Nice fictitious numbers. You'd be good at marketing :-)
You can do it without 10 virtual machines, same way you describe on the IBM i. Create separate schema's, library lists (aka databases) on platform X,Y, or Z.
I don't see any cost savings here.
-----Original Message-----
From: Nathan Andelin [mailto:nandelin@xxxxxxxxx]
Sent: Wednesday, May 15, 2013 9:57 AM
To: Midrange Systems Technical Discussion
Subject: Re: cloud services with new development on IBM i on Power
Richard Schoen makes a valid point. Cheap and easy for someone to
begin programming on Windows/Linux/Apple.
Microsoft's empire was built on instant gratification. I must agree that it works. But I'd like more people to think strategically rather than tactically. If you're hosting broadly scoped application & database environments for say 10 separate tenants using Rackspace (.Net, JEE, PHP), you do it with at least 10 virtual machine instances, perhaps more. At least that't the type of configuration in every case that I'm aware of.

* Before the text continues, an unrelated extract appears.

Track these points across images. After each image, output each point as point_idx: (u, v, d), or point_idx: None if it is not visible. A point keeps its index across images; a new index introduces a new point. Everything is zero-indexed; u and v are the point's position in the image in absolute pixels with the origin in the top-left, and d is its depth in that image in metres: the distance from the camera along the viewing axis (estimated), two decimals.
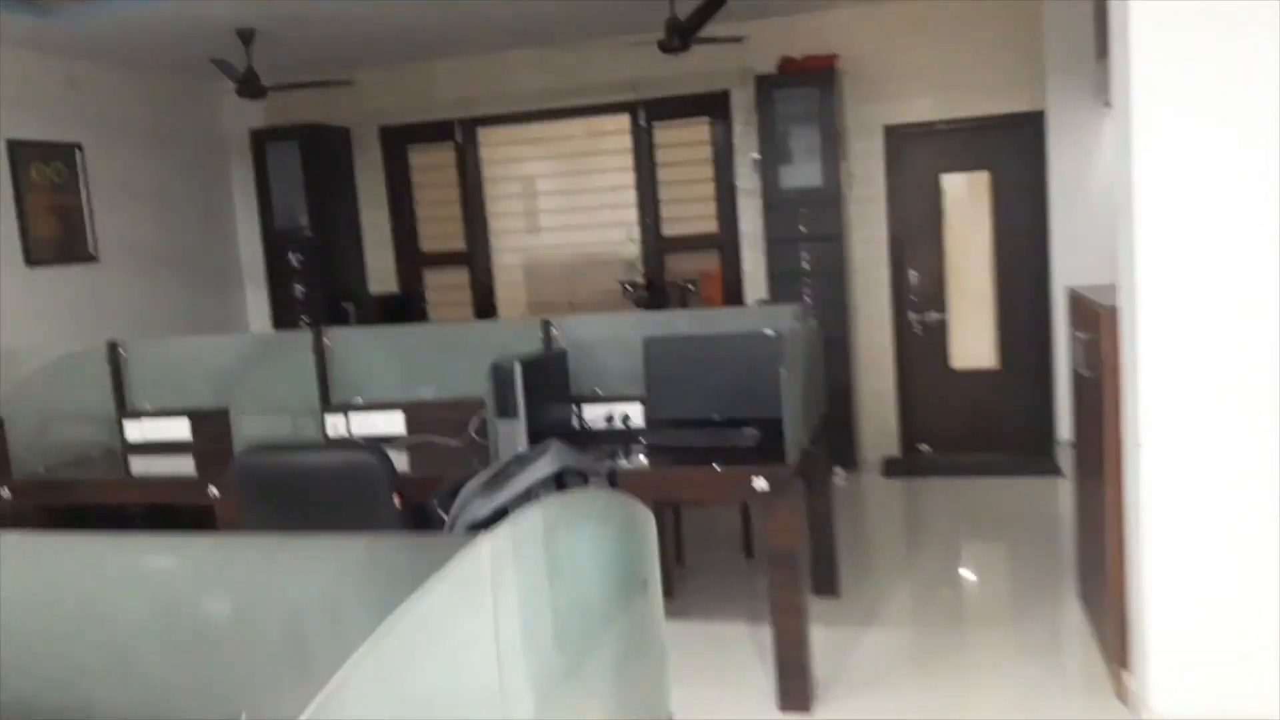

It appears that Rackspace charges apx. $500 - $1,000 per month for VM instances that support both App Server and Database workloads. I would proposed hosting say 10 tenants, 2K-3K users on a 4-core Power 720. Say 64GB RAM. Say 1TB DASD. Use IBM i Subsystems and Library Lists to partition the workloads. Drop your hosting costs from $5K-10K per month to something like $1K per month.